Antes de la llegada de los españoles, la dieta de las culturas prehispánicas se
basaba ampliamente en platillos de maíz con chiles y hierbas, usualmente
complementados con frijoles, jitomates o nopales. También incluían vainilla,
tomatillos, aguacate, guayaba, papaya, sapote, mamey, piña, jícama, calabaza,
papa dulce, cacahuates, achiote, huitlacoche, pavo y pescados. Para la segunda
década del siglo XVI, la invasión española también significó la llegada de unas
grandes variedades de animales, como el ganado, gallinas, cabras, ovejas y
cerdos. Y no solo eso, pues también llegó el arroz, el trigo, la avena, el aceite de
oliva, el vino, almendras, perejil y muchas especias que se fusionaron con la
cultura y, eventualmente, se convirtieron en parte de la cocina indígena.

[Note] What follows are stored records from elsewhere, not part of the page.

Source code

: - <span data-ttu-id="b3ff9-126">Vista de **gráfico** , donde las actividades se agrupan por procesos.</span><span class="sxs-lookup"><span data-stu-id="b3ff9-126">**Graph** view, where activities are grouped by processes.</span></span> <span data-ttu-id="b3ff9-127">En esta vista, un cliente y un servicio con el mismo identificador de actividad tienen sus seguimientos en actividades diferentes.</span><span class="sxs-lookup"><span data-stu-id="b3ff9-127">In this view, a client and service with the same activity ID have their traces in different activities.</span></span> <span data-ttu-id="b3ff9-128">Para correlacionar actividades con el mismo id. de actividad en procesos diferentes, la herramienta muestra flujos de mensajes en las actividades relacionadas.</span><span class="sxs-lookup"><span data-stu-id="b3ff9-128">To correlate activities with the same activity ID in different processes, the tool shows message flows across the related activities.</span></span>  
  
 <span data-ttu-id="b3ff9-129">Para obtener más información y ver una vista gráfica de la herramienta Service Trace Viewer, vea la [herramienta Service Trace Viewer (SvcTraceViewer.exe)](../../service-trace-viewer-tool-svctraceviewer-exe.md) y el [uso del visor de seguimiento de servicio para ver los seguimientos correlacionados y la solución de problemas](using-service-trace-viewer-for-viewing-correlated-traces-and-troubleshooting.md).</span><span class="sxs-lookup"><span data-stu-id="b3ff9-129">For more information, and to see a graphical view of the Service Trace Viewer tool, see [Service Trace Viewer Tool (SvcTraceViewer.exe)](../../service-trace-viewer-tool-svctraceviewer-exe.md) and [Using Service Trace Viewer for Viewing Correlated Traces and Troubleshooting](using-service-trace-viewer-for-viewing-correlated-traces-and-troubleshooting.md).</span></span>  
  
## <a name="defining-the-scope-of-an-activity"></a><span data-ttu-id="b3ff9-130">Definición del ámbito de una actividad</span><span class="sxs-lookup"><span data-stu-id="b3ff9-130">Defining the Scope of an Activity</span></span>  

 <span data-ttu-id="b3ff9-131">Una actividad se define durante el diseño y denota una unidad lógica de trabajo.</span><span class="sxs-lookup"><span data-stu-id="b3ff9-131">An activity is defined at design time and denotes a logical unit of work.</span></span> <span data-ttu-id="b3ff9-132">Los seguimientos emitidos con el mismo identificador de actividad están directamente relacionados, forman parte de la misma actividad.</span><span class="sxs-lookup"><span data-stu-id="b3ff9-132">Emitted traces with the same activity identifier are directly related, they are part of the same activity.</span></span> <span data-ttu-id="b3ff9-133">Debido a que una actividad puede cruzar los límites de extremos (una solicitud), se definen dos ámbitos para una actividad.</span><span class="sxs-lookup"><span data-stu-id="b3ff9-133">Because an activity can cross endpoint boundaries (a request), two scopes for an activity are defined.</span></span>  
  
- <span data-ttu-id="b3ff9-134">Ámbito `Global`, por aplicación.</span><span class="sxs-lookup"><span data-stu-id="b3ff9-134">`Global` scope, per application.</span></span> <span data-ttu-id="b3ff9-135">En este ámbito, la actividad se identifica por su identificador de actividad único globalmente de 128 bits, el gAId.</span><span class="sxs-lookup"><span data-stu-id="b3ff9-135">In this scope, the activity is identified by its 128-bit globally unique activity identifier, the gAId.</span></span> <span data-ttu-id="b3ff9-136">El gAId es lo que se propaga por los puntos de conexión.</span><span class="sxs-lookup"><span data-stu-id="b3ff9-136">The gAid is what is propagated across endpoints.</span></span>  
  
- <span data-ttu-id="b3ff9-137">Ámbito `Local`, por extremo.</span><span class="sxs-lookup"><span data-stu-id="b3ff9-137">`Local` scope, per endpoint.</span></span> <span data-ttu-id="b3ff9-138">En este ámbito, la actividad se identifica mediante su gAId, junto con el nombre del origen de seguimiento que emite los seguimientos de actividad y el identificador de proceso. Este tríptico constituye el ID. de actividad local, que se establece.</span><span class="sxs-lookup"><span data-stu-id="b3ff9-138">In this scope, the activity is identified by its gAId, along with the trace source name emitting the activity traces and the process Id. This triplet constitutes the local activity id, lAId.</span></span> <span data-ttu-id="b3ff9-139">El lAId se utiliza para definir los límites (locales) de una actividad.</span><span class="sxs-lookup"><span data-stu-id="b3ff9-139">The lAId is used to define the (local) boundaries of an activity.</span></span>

Sin embargo, no debemos confundir esto como una fusión completa, pues los
españoles no alteraron la comida mexicana, sino que trajeron ingredientes que
sólo exponenciaron su potencial. La cocina mexicana que se desarrolló a través
de este intercambio es compleja y una de las razones por las que es una de las
más grandes cocinas de todo el mundo.
Díaz describe la alimentación tan rica que podía ser fácil abandonar por ella hasta
sacrificios rituales. También había cacao y en grandes cantidades. Había pasteles,
como Díaz los llamaba, hechos de maíz y “eran traídos en platos cubiertos con
servilletas limpias.” Descibre los pasteles de maíz como hechos con huevos y
otros ingredientes.
Utilizaban el metate, una herramienta hecha con piedra volcánica que se usaba
como una piedra de moler o el molcajete, que era más pequeño y que se utilizaba
como el mortero para moler y machacar ingredientes en un molcajete que podía
ser de piedra, madera, cerámica o mármol.